### YOUR OBJECTIVE
Format the lines below as a JSON list of strings, with one string for each line and blank lines omitted. Leave the pictures out of the answer.

*** SUPPLIED DATA Section Begins ***

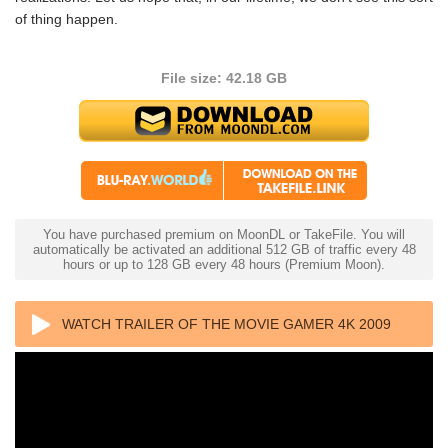
of thing happen.
File size: 42.18 GB
You have purchased premium on MoonDL or TakeFile. You will
automatically be activated an additional 512 GB of traffic every 48
hours or up to 128 GB every 48 hours (Premium Moon).
WATCH TRAILER OF THE MOVIE GAMER 4K 2009
ULTRA HD 2160P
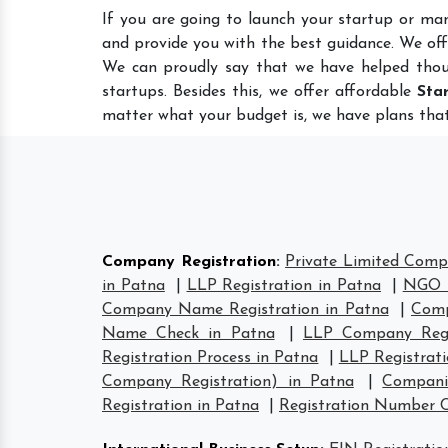
If you are going to launch your startup or ma
and provide you with the best guidance. We of
We can proudly say that we have helped thou
startups. Besides this, we offer affordable
Sta
matter what your budget is, we have plans that
Company Registration
:
Private Limited Comp
in Patna
|
LLP Registration in Patna
|
NGO R
Company Name Registration in Patna
|
Comp
Name Check in Patna
|
LLP Company Regi
Registration Process in Patna
|
LLP Registrat
Company Registration) in Patna
|
Compani
Registration in Patna
|
Registration Number 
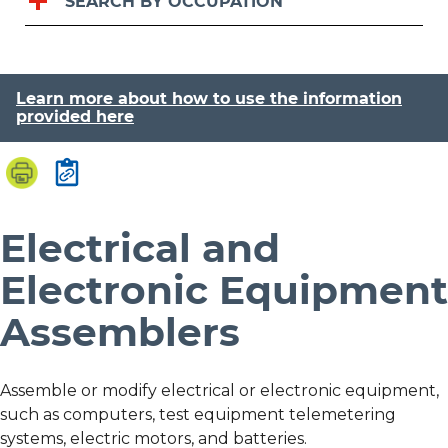
SEARCH BY OCCUPATION
Learn more about how to use the information
provided here
Electrical and
Electronic Equipment
Assemblers
Assemble or modify electrical or electronic equipment,
such as computers, test equipment telemetering
systems, electric motors, and batteries.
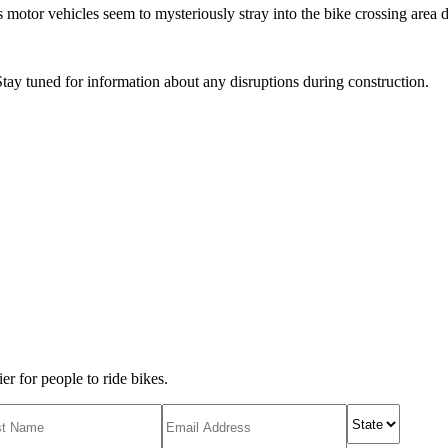
s motor vehicles seem to mysteriously stray into the bike crossing area de
tay tuned for information about any disruptions during construction.
r for people to ride bikes.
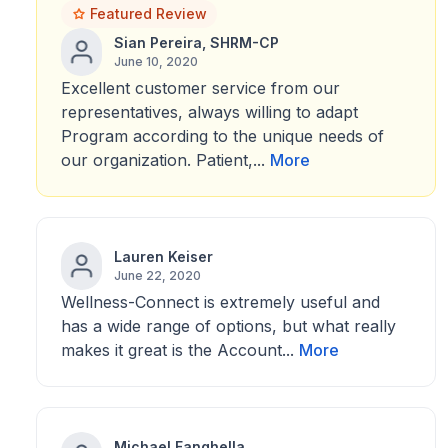
Featured Review
Sian Pereira, SHRM-CP
June 10, 2020
Excellent customer service from our
representatives, always willing to adapt
Program according to the unique needs of
our organization. Patient,...
More
Lauren Keiser
June 22, 2020
Wellness-Connect is extremely useful and
has a wide range of options, but what really
makes it great is the Account...
More
Michael Fanghella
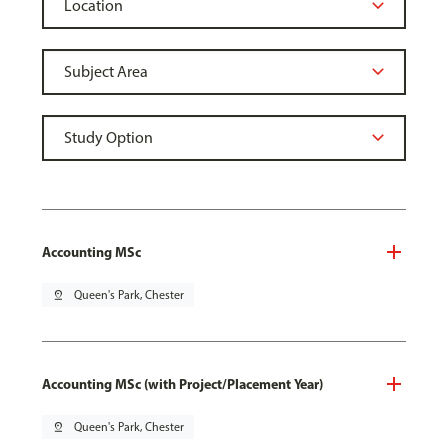
Accounting MSc
pin_drop
Queen's Park, Chester
Accounting MSc (with Project/Placement Year)
pin_drop
Queen's Park, Chester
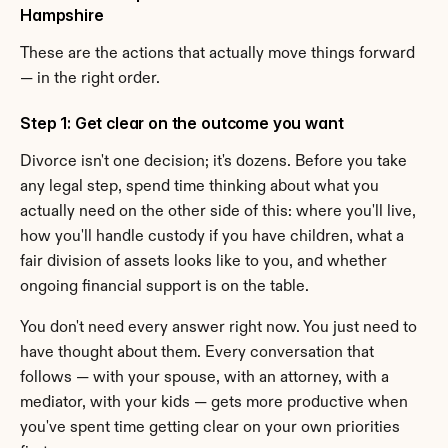
Hampshire
These are the actions that actually move things forward 
— in the right order.
Step 1: Get clear on the outcome you want
Divorce isn't one decision; it's dozens. Before you take 
any legal step, spend time thinking about what you 
actually need on the other side of this: where you'll live, 
how you'll handle custody if you have children, what a 
fair division of assets looks like to you, and whether 
ongoing financial support is on the table.
You don't need every answer right now. You just need to 
have thought about them. Every conversation that 
follows — with your spouse, with an attorney, with a 
mediator, with your kids — gets more productive when 
you've spent time getting clear on your own priorities 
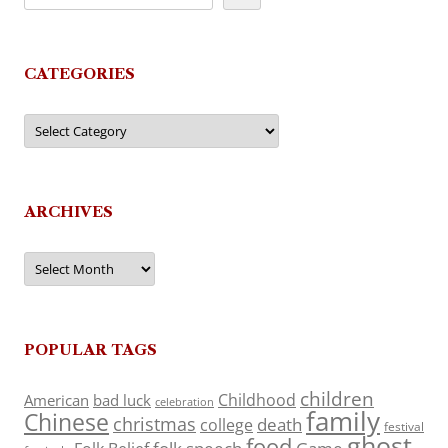
CATEGORIES
Categories
ARCHIVES
Archives
POPULAR TAGS
children
Childhood
American
bad luck
celebration
family
Chinese
christmas
death
college
festival
ghost
food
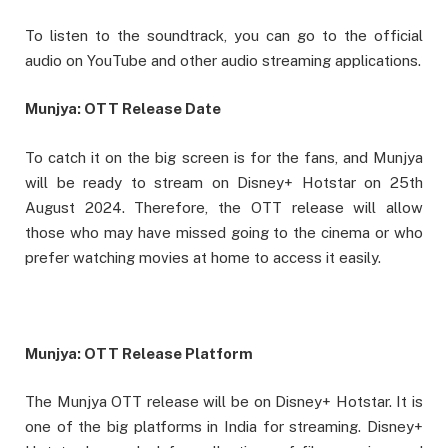
To listen to the soundtrack, you can go to the official
audio on YouTube and other audio streaming applications.
Munjya: OTT Release Date
To catch it on the big screen is for the fans, and Munjya
will be ready to stream on Disney+ Hotstar on 25th
August 2024. Therefore, the OTT release will allow
those who may have missed going to the cinema or who
prefer watching movies at home to access it easily.
Munjya: OTT Release Platform
The Munjya OTT release will be on Disney+ Hotstar. It is
one of the big platforms in India for streaming. Disney+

*** SUPPLIED DATA Section Ends ***

### WRITTEN RESPONSE
[
  "of thing happen.",
  "File size: 42.18 GB",
  "You have purchased premium on MoonDL or TakeFile. You will",
  "automatically be activated an additional 512 GB of traffic every 48",
  "hours or up to 128 GB every 48 hours (Premium Moon).",
  "WATCH TRAILER OF THE MOVIE GAMER 4K 2009",
  "ULTRA HD 2160P",
  "If you are going to launch your startup or ma",
  "and provide you with the best guidance. We of",
  "We can proudly say that we have helped thou",
  "startups. Besides this, we offer affordable",
  "Sta",
  "matter what your budget is, we have plans that",
  "Company Registration",
  ":",
  "Private Limited Comp",
  "in Patna",
  "|",
  "LLP Registration in Patna",
  "|",
  "NGO R",
  "Company Name Registration in Patna",
  "|",
  "Comp",
  "Name Check in Patna",
  "|",
  "LLP Company Regi",
  "Registration Process in Patna",
  "|",
  "LLP Registrat",
  "Company Registration) in Patna",
  "|",
  "Compani",
  "Registration in Patna",
  "|",
  "Registration Number ",
  "SEARCH BY OCCUPATION",
  "Learn more about how to use the information",
  "provided here",
  "Electrical and",
  "Electronic Equipment",
  "Assemblers",
  "Assemble or modify electrical or electronic equipment,",
  "such as computers, test equipment telemetering",
  "systems, electric motors, and batteries.",
  "s motor vehicles seem to mysteriously stray into the bike crossing area de",
  "tay tuned for information about any disruptions during construction.",
  "r for people to ride bikes.",
  "Featured Review",
  "Sian Pereira, SHRM-CP",
  "June 10, 2020",
  "Excellent customer service from our",
  "representatives, always willing to adapt",
  "Program according to the unique needs of",
  "our organization. Patient,...",
  "More",
  "Lauren Keiser",
  "June 22, 2020",
  "Wellness-Connect is extremely useful and",
  "has a wide range of options, but what really",
  "makes it great is the Account...",
  "More",
  "Michael Fanghella",
  "Accounting MSc",
  "pin_drop",
  "Queen's Park, Chester",
  "Accounting MSc (with Project/Placement Year)",
  "pin_drop",
  "Queen's Park, Chester",
  "Hampshire",
  "These are the actions that actually move things forward ",
  "— in the right order.",
  "Step 1: Get clear on the outcome you want",
  "Divorce isn't one decision; it's dozens. Before you take ",
  "any legal step, spend time thinking about what you ",
  "actually need on the other side of this: where you'll live, ",
  "how you'll handle custody if you have children, what a ",
  "fair division of assets looks like to you, and whether ",
  "ongoing financial support is on the table.",
  "You don't need every answer right now. You just need to ",
  "have thought about them. Every conversation that ",
  "follows — with your spouse, with an attorney, with a ",
  "mediator, with your kids — gets more productive when ",
  "you've spent time getting clear on your own priorities ",
  "CATEGORIES",
  "Categories",
  "ARCHIVES",
  "Archives",
  "POPULAR TAGS",
  "children",
  "Childhood",
  "American",
  "bad luck",
  "celebration",
  "family",
  "Chinese",
  "christmas",
  "death",
  "college",
  "festival",
  "ghost",
  "food",
  "To listen to the soundtrack, you can go to the official",
  "audio on YouTube and other audio streaming applications.",
  "Munjya: OTT Release Date",
  "To catch it on the big screen is for the fans, and Munjya",
  "will be ready to stream on Disney+ Hotstar on 25th",
  "August 2024. Therefore, the OTT release will allow",
  "those who may have missed going to the cinema or who",
  "prefer watching movies at home to access it easily.",
  "Munjya: OTT Release Platform",
  "The Munjya OTT release will be on Disney+ Hotstar. It is",
  "one of the big platforms in India for streaming. Disney+"
]